Task statement =
Copy out every line holding the string "class" from the records below.

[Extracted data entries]
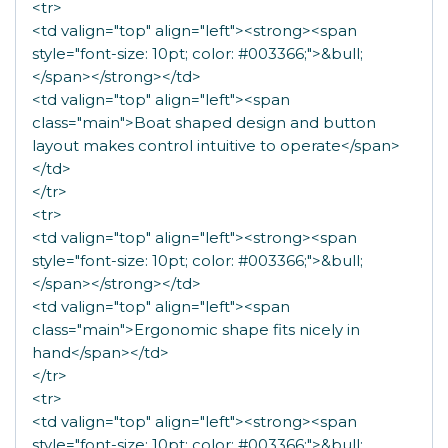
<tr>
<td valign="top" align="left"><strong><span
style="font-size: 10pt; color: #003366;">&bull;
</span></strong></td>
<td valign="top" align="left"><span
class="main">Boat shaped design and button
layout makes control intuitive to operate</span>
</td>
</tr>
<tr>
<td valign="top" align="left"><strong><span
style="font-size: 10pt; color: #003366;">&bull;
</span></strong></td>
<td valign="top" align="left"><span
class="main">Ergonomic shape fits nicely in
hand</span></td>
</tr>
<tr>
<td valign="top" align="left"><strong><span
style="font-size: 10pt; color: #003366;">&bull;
---
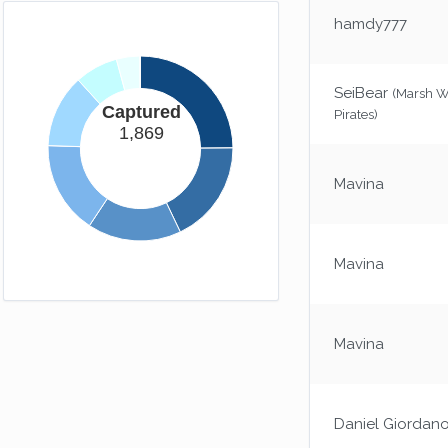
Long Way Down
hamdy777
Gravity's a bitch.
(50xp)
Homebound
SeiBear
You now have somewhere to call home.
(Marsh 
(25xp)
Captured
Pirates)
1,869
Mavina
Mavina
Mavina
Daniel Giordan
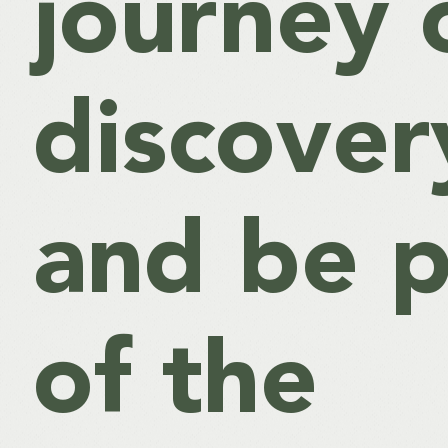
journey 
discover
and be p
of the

Expected answer =
class="main">Boat shaped design and button
class="main">Ergonomic shape fits nicely in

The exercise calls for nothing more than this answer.